Some of the major benefits that managed accounts bring at the practice level are:

  • As we’ve discussed, managed accounts can result in more consistent portfolio outcomes because clients’ holdings are rebalanced automatically, and transactions can be placed in ‘real time’. This alone results in efficiencies as advisers don’t have to wait until review time or when the client gives consent, and so the process is more streamlined.
  • Managed accounts in many instances have a clear structure, process and governance overlay. And this can help advisers achieve their compliance obligations. Managed accounts are generally run by specialist investment managers, or in some cases the investment division of a licensee, and are generally implemented through a managed investment scheme (MIS) or MDA structure. They have clear mandates, parameters and rules to manage the portfolio.
  • Implementing these more efficient processes then translates to time savings for advisers. They free up time which they can then use to grow their business and manage relationships with existing clients. Managed accounts also reduce risks for an advice practice because the operational elements of portfolio management are centrally managed by outsourced professionals.

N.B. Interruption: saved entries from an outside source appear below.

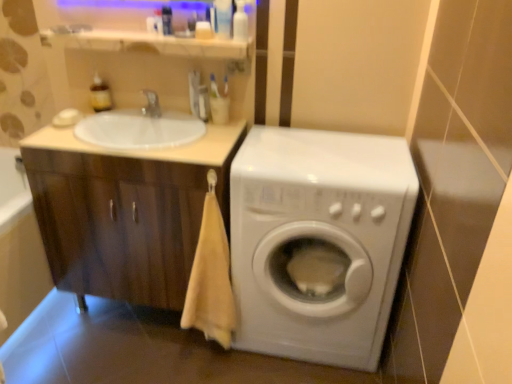
The image size is (512, 384). Find the location of `unoccupied region to the right of white glossy tap at upper center`. unoccupied region to the right of white glossy tap at upper center is located at coordinates (178, 121).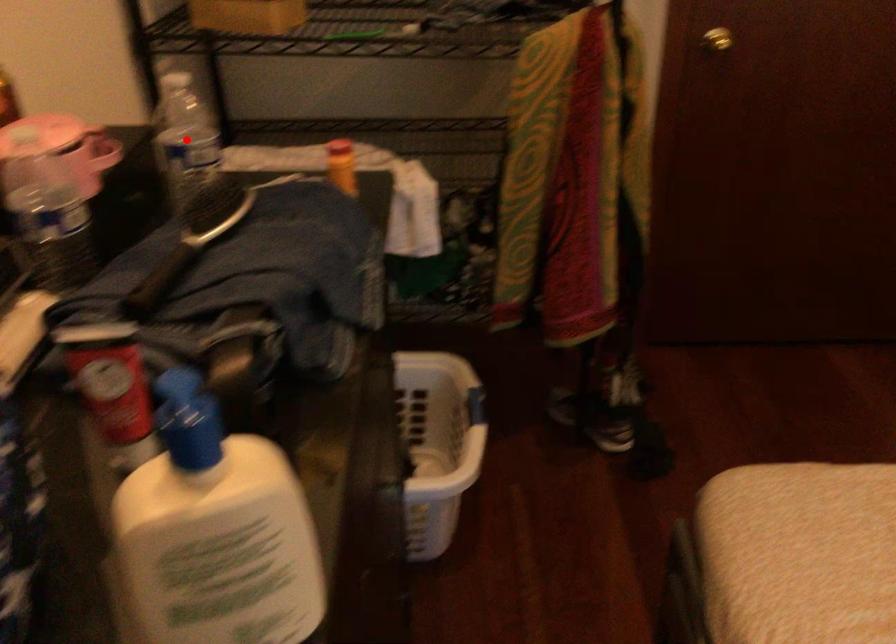
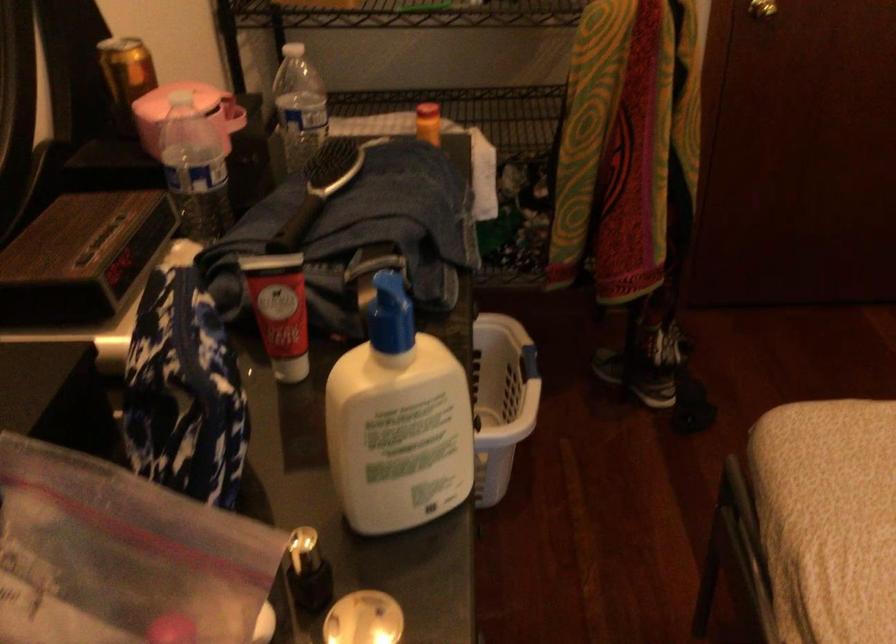
Question: I am providing you with two images of the same scene from different viewpoints. Given a red point in image1, look at the same physical point in image2. Is it:

Choices:
 (A) Closer to the viewpoint
 (B) Farther from the viewpoint

Answer: (B)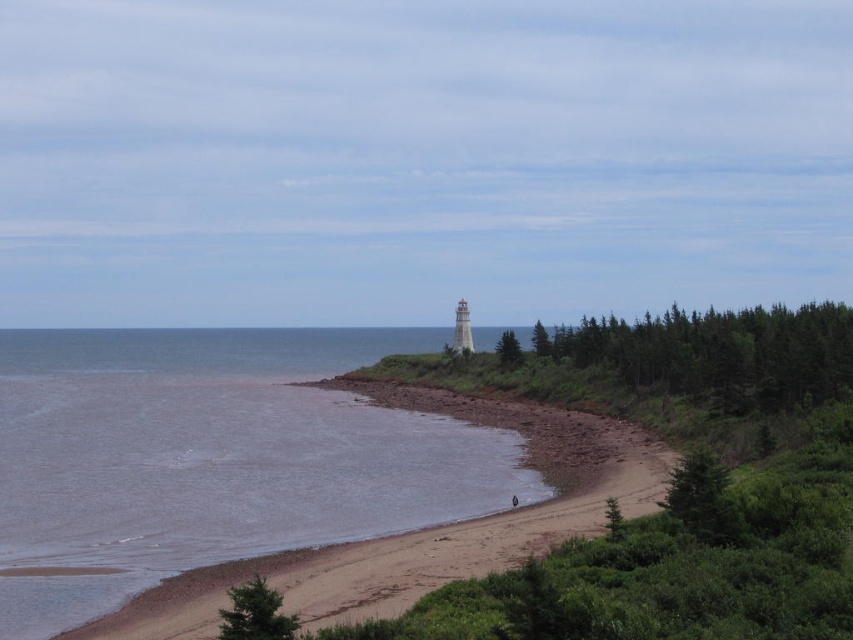
Based on the photo, can you confirm if green matte tree at lower left is wider than green leafy tree at center?

Yes, green matte tree at lower left is wider than green leafy tree at center.

Describe the element at coordinates (254, 612) in the screenshot. I see `green matte tree at lower left` at that location.

Identify the location of green matte tree at lower left. This screenshot has height=640, width=853. (254, 612).

Which is behind, point (672, 506) or point (259, 637)?

The point (672, 506) is behind.

Is green matte tree at lower right shorter than green matte tree at lower left?

Yes, green matte tree at lower right is shorter than green matte tree at lower left.

Between point (705, 540) and point (287, 634), which one is positioned in front?

Point (287, 634) is in front.

This screenshot has width=853, height=640. In order to click on green matte tree at lower right in this screenshot , I will do `click(701, 499)`.

Looking at this image, who is more distant from viewer, (251, 538) or (514, 353)?

Point (514, 353)

Which is more to the left, brown sand at lower left or green leafy tree at center?

From the viewer's perspective, brown sand at lower left appears more on the left side.

Which is in front, point (90, 368) or point (498, 348)?

Point (498, 348) is more forward.

This screenshot has width=853, height=640. In order to click on brown sand at lower left in this screenshot , I will do `click(212, 458)`.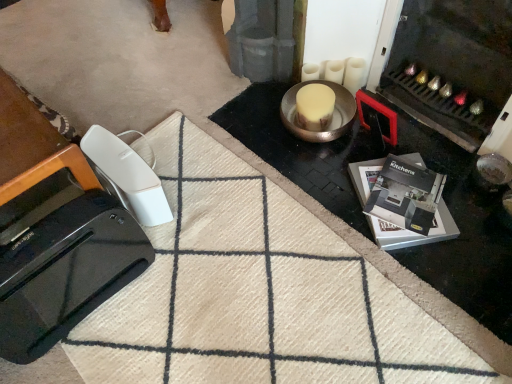
Question: From a real-world perspective, is white plastic remote at lower left, marked as the second home appliance in a front-to-back arrangement, positioned under black glossy kitchens brochure at lower right based on gravity?

Choices:
 (A) no
 (B) yes

Answer: (A)

Question: Does white plastic remote at lower left, the 1th home appliance from the back, have a lesser width compared to black glossy kitchens brochure at lower right?

Choices:
 (A) no
 (B) yes

Answer: (B)

Question: From a real-world perspective, is white plastic remote at lower left, the 1th home appliance from the back, located higher than black glossy kitchens brochure at lower right?

Choices:
 (A) yes
 (B) no

Answer: (A)

Question: Does white plastic remote at lower left, the 1th home appliance from the back, turn towards black glossy kitchens brochure at lower right?

Choices:
 (A) no
 (B) yes

Answer: (A)

Question: From the image's perspective, would you say white plastic remote at lower left, the 1th home appliance from the back, is shown under black glossy kitchens brochure at lower right?

Choices:
 (A) yes
 (B) no

Answer: (B)

Question: Is white plastic remote at lower left, the 1th home appliance from the back, positioned in front of black glossy kitchens brochure at lower right?

Choices:
 (A) yes
 (B) no

Answer: (A)

Question: From the image's perspective, is beige woolen doormat at lower left over black glossy toaster at lower left, the 1th home appliance from the front?

Choices:
 (A) yes
 (B) no

Answer: (B)

Question: Is the position of beige woolen doormat at lower left more distant than that of black glossy toaster at lower left, the 1th home appliance from the front?

Choices:
 (A) no
 (B) yes

Answer: (A)

Question: Considering the relative positions of beige woolen doormat at lower left and black glossy toaster at lower left, the 1th home appliance from the front, in the image provided, is beige woolen doormat at lower left to the left of black glossy toaster at lower left, the 1th home appliance from the front, from the viewer's perspective?

Choices:
 (A) no
 (B) yes

Answer: (A)

Question: Is black glossy toaster at lower left, acting as the 2th home appliance starting from the back, a part of beige woolen doormat at lower left?

Choices:
 (A) yes
 (B) no

Answer: (B)

Question: From the image's perspective, would you say beige woolen doormat at lower left is shown under black glossy toaster at lower left, the 1th home appliance from the front?

Choices:
 (A) yes
 (B) no

Answer: (A)

Question: Is beige woolen doormat at lower left beside black glossy toaster at lower left, the 1th home appliance from the front?

Choices:
 (A) no
 (B) yes

Answer: (A)

Question: Is the depth of beige woolen doormat at lower left greater than that of white plastic remote at lower left, the 1th home appliance from the back?

Choices:
 (A) no
 (B) yes

Answer: (A)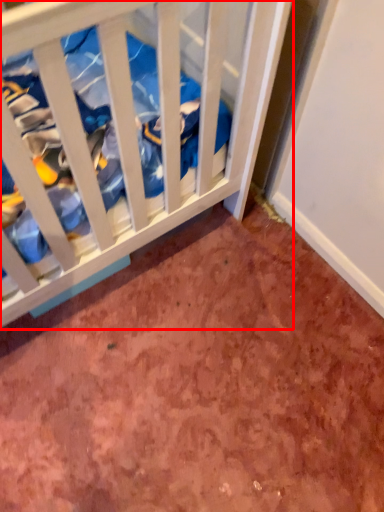
Question: From the image's perspective, what is the correct spatial positioning of infant bed (annotated by the red box) in reference to dirt?

Choices:
 (A) above
 (B) below

Answer: (A)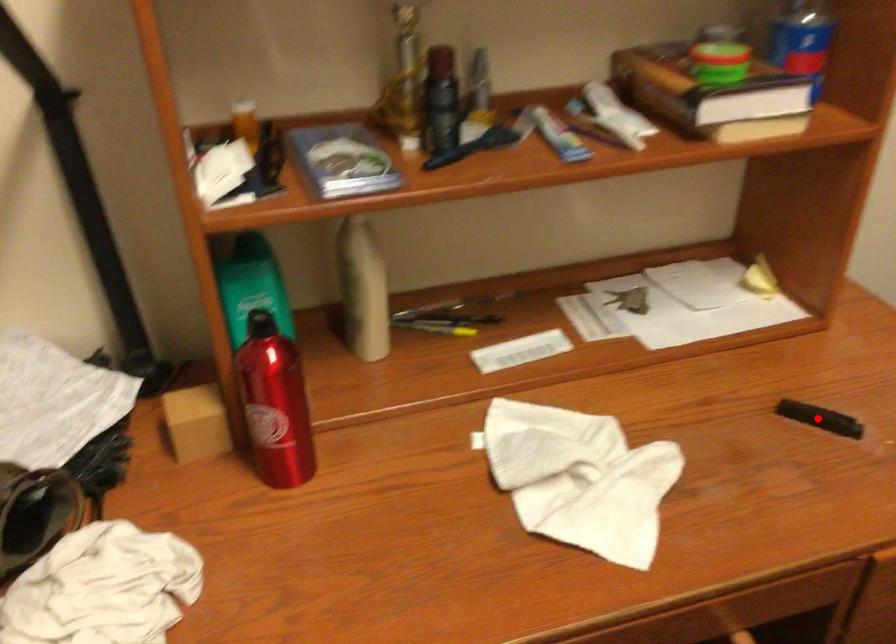
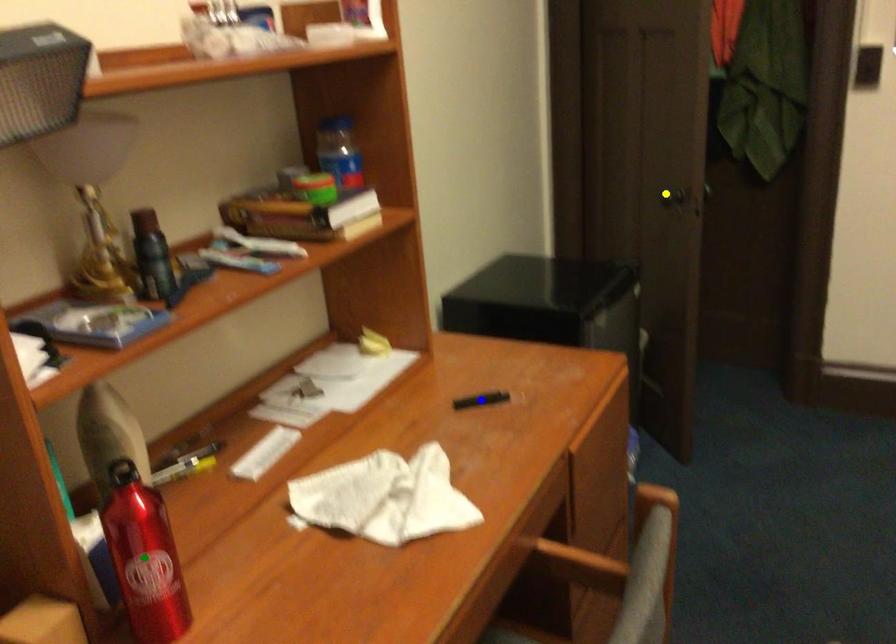
Question: I am providing you with two images of the same scene from different viewpoints. A red point is marked on the first image. You are given multiple points on the second image. Which point in image 2 represents the same 3d spot as the red point in image 1?

Choices:
 (A) blue point
 (B) yellow point
 (C) green point

Answer: (A)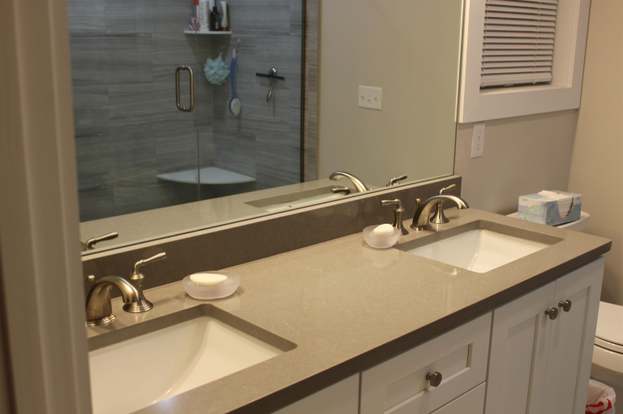
The width and height of the screenshot is (623, 414). Identify the location of counter. (358, 301).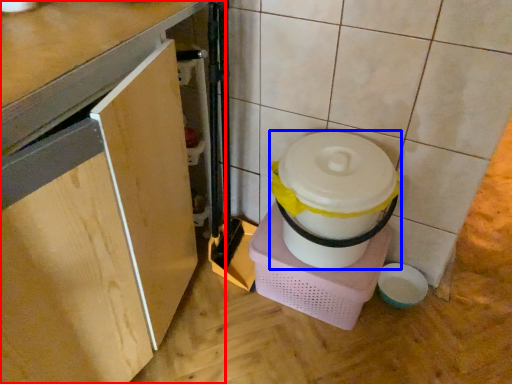
Question: Among these objects, which one is farthest to the camera, cabinetry (highlighted by a red box) or appliance (highlighted by a blue box)?

Choices:
 (A) cabinetry
 (B) appliance

Answer: (B)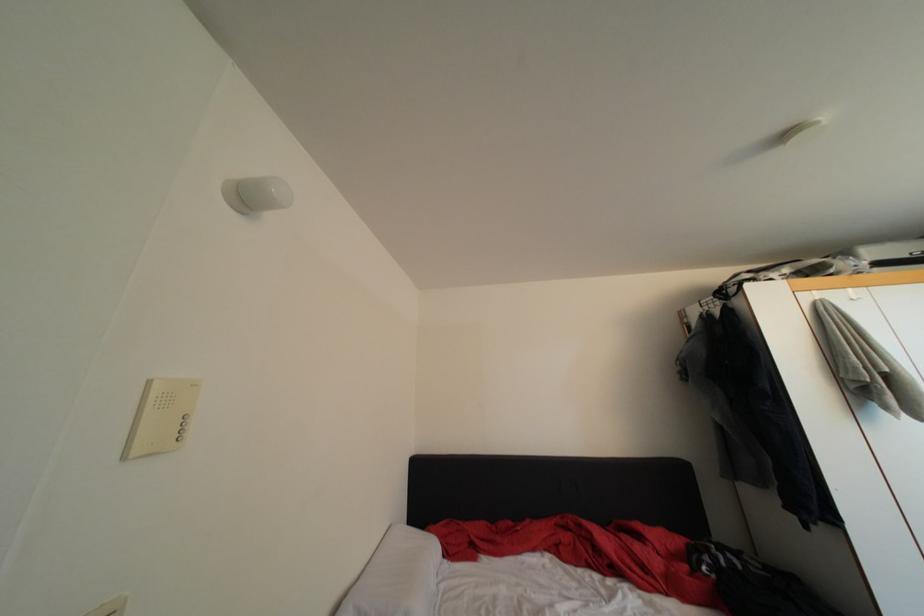
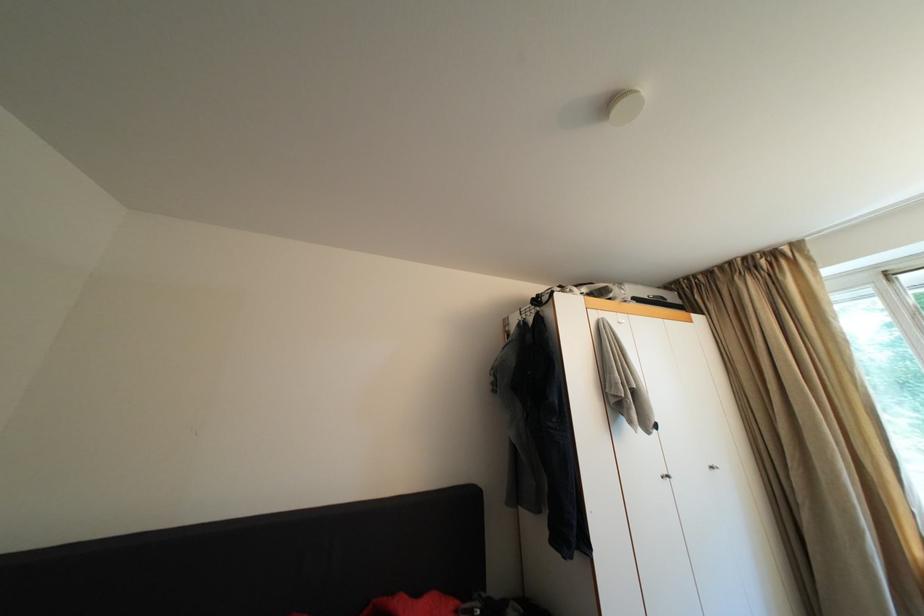
Question: How did the camera likely rotate?

Choices:
 (A) Left
 (B) Right
 (C) Up
 (D) Down

Answer: (B)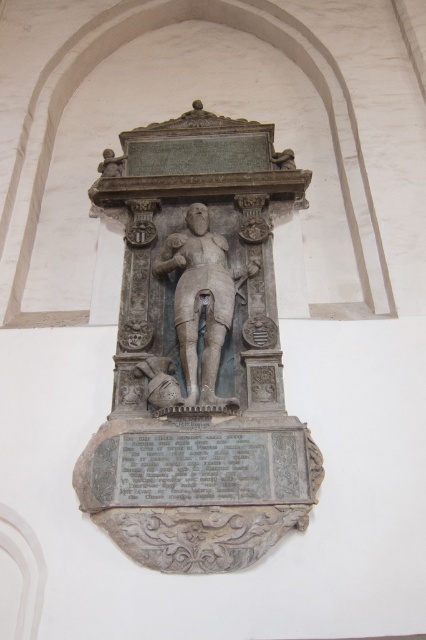
Question: Which point is farther from the camera taking this photo?

Choices:
 (A) (181, 291)
 (B) (265, 547)

Answer: (A)

Question: Can you confirm if gray stone statue at center is wider than stone statue at center?

Choices:
 (A) yes
 (B) no

Answer: (A)

Question: Is gray stone statue at center bigger than stone statue at center?

Choices:
 (A) yes
 (B) no

Answer: (A)

Question: Which point is farther to the camera?

Choices:
 (A) stone statue at center
 (B) gray stone statue at center

Answer: (A)

Question: Is gray stone statue at center thinner than stone statue at center?

Choices:
 (A) yes
 (B) no

Answer: (B)

Question: Which of the following is the closest to the observer?

Choices:
 (A) (224, 424)
 (B) (189, 262)

Answer: (A)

Do you have any success stories that you would like to share with us, perhaps including advisers you’ve worked with that have upped their efficiency with managed accounts? 

Among the new managed accounts recently added to BT Panorama are four diversified managed accounts for PKF Wealth, who have around 1,000 clients.

The suite of managed accounts has seen strong take-up across the practice. In just six months since they were launched, over $100 million have gone into the managed accounts.

The key catalyst for their move across to managed accounts on the contemporary BT Panorama platform was the recent migration of their clients from BT Wrap.

PKF Wealth had always followed a paper model with good outcomes for clients. But they wanted a better and more efficient way to administer client portfolios: number one, as their business has grown, so they wanted to achieve efficiencies of scale; but also in light of the market volatility we’ve seen recently. They’ve said that the managed accounts have been well-received by clients too, so it’s a win-win.